The VVT Solenoids (Oil Control Valves) are generally located on and/or around the cylinder head. The typical wiring for an oil control solenoid is battery voltage power supply and the control circuit. The actuated position is varied based on the PCM commands to advance or retard the engine’s valve timing. It is always recommended to refer to service information for the specific vehicle you are working on.
Power Tip - Common Causes of Failures
The VVT Sprockets are located on the camshaft(s). At the appropriate time, the ECM will send a duty cycle command (between 0-100%) to the solenoid which will cause the spool valve inside the solenoid to move.

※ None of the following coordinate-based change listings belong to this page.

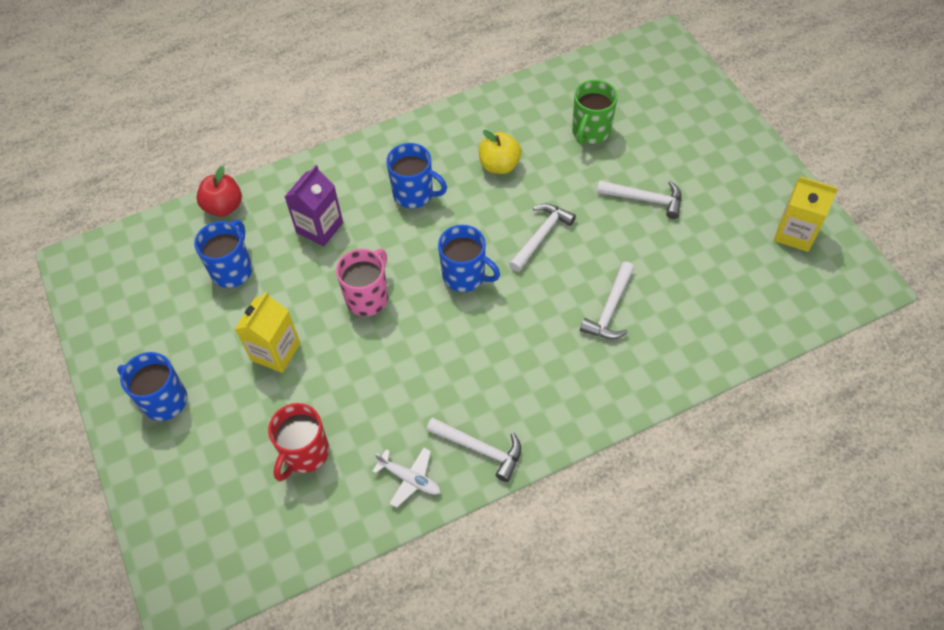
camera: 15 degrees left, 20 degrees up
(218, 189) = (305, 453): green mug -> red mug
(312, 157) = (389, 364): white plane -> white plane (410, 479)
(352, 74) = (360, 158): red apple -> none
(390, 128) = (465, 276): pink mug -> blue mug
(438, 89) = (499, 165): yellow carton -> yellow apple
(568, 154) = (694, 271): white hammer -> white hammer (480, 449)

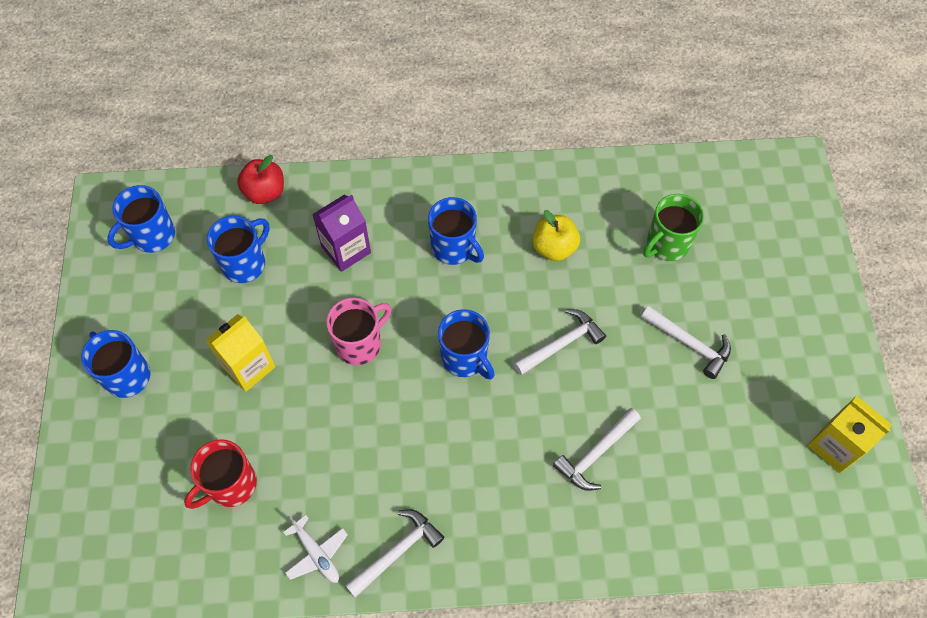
camera: 20 degrees right, 5 degrees up
(134, 277) = (152, 236): none -> blue mug
(480, 449) = (397, 551): white hammer -> white hammer turned 90 degrees counterclockwise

Oil will then be directed to the actuators (sprockets) causing camshaft phasing. The computer monitors this movement based on input from the cam and crank sensors. This can be viewed in many vehicles using scan tool data. Desired movement by the computer should be matched closely by actual movement of the actuator.
Power Tip - The ECM can command the actuator to any position desired. Once the cam is phased at the commanded angle, the ECM will send a new duty cycle command to the solenoid that will position the spool valve such that the same amount of oil pressure will be present in both the actuators advance and retard cavities. While the duty cycle for the hold command may vary between 35% and 55%, it should hold fairly steady.
Power Tip – When replacing a solenoid or sprocket it is recommended that if equipped with multiple solenoids or sprockets they also be replaced to prevent comebacks. An oil and filter change should also be performed.